To-do item – Take the entries below and print, exactly, the stretch from the line containing "hfov_deg: 59.5" through the line containing "focal_mm: 21", both included.

Data records –
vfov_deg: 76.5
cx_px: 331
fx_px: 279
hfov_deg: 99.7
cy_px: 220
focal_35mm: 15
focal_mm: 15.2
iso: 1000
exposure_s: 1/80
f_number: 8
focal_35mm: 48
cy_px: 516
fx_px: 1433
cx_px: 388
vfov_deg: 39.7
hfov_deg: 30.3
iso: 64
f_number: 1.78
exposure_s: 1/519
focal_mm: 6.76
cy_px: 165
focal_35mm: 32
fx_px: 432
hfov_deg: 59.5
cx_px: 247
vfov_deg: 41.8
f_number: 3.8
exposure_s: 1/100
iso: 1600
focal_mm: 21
...
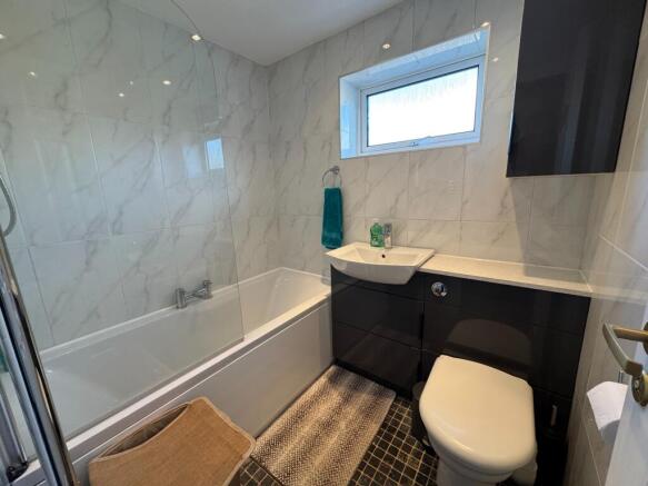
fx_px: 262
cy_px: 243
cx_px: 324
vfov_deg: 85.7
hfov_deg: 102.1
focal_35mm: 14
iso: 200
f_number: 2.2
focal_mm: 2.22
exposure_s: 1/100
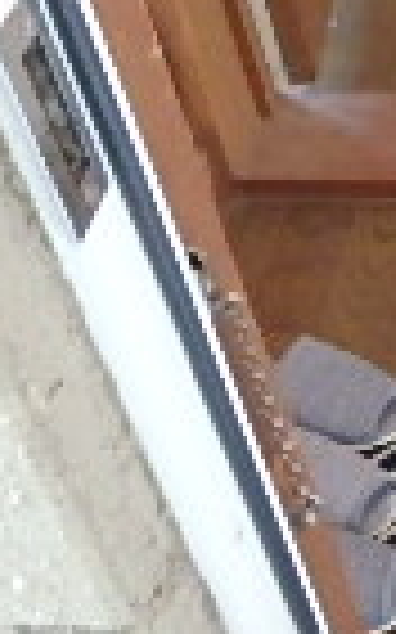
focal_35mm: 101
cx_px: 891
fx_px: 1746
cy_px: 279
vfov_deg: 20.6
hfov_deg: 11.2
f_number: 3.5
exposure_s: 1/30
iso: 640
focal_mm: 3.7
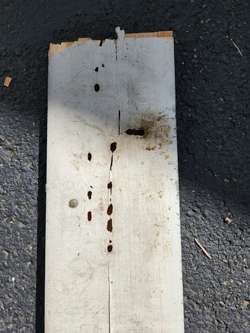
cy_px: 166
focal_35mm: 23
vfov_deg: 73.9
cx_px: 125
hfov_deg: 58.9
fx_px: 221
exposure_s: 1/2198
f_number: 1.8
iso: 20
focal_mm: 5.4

Response –
hfov_deg: 59.5
cx_px: 247
vfov_deg: 41.8
f_number: 3.8
exposure_s: 1/100
iso: 1600
focal_mm: 21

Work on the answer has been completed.